What is being asked: The lines below from the one with "Table 4. The" up to and including the one with "Table 6. Ranking" are what you should set down, exactly and without pictures.

Data shown:
☆ ☆ ☆ ☆ ☆

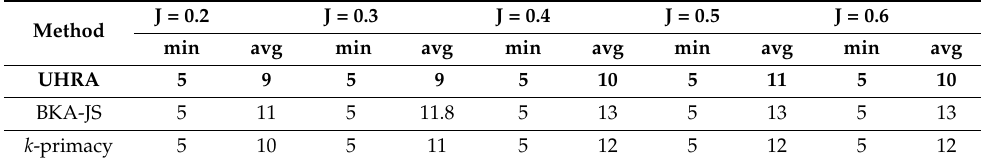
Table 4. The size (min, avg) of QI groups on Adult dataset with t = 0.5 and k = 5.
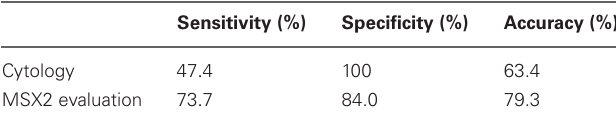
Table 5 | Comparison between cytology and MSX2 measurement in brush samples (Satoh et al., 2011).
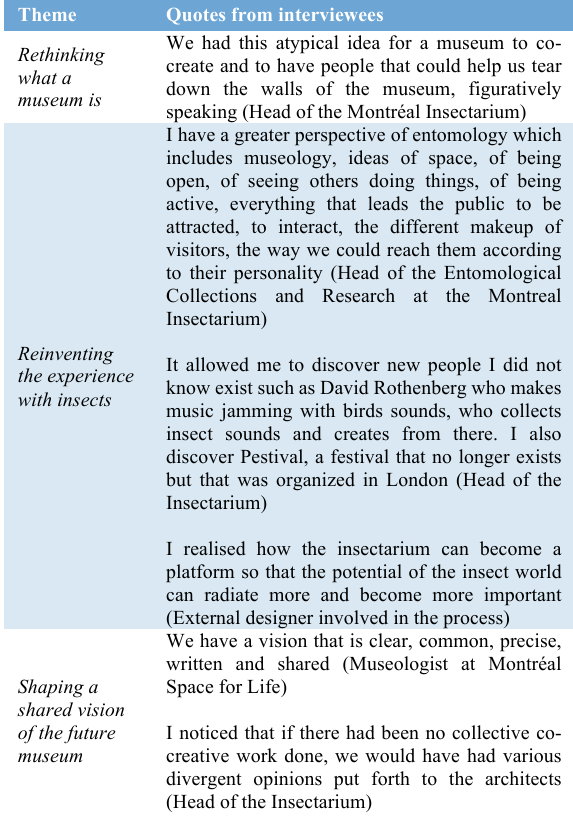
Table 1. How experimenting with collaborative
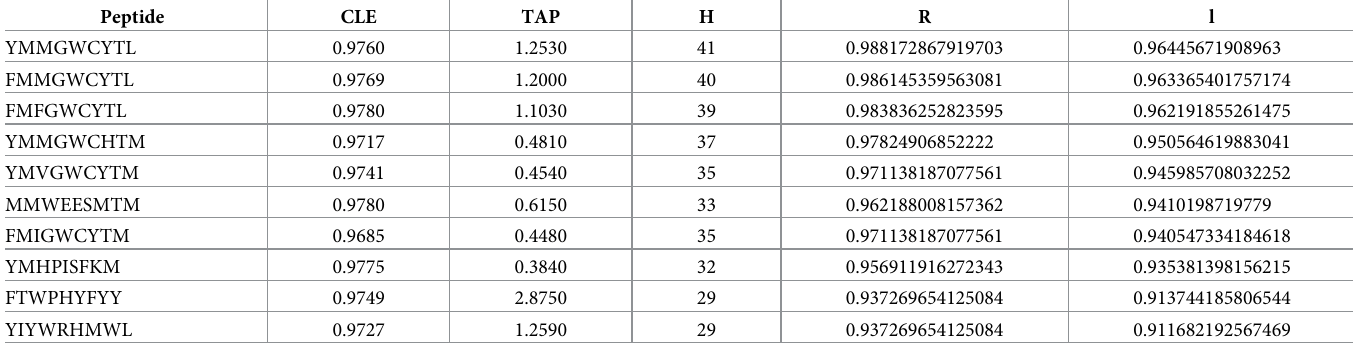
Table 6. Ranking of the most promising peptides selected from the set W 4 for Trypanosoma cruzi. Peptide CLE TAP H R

☆ ☆ ☆ ☆ ☆

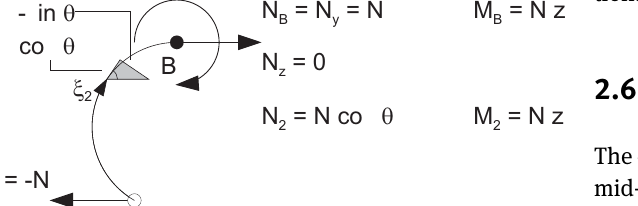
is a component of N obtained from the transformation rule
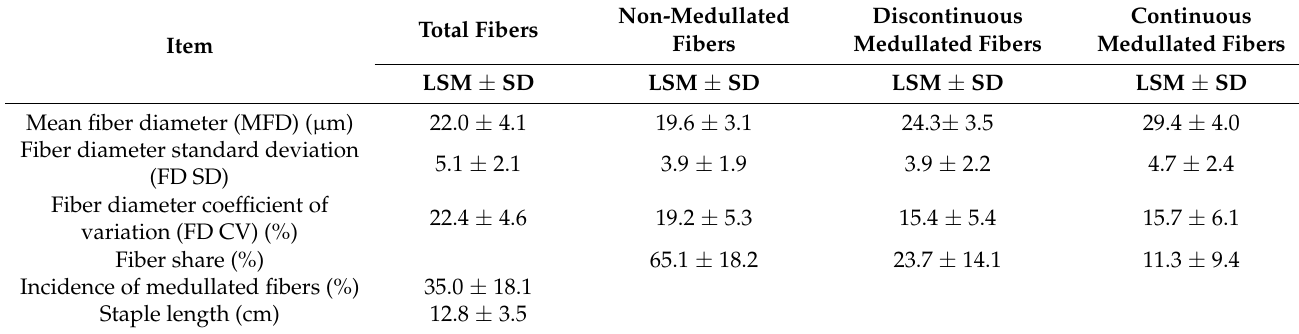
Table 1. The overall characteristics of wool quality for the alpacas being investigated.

☆ ☆ ☆ ☆ ☆

Exercise output:
Table 4. The size (min, avg) of QI groups on Adult dataset with t = 0.5 and k = 5.
Table 5 | Comparison between cytology and MSX2 measurement in brush samples (Satoh et al., 2011).
Table 1. How experimenting with collaborative
Table 6. Ranking of the most promising peptides selected from the set W 4 for Trypanosoma cruzi. Peptide CLE TAP H R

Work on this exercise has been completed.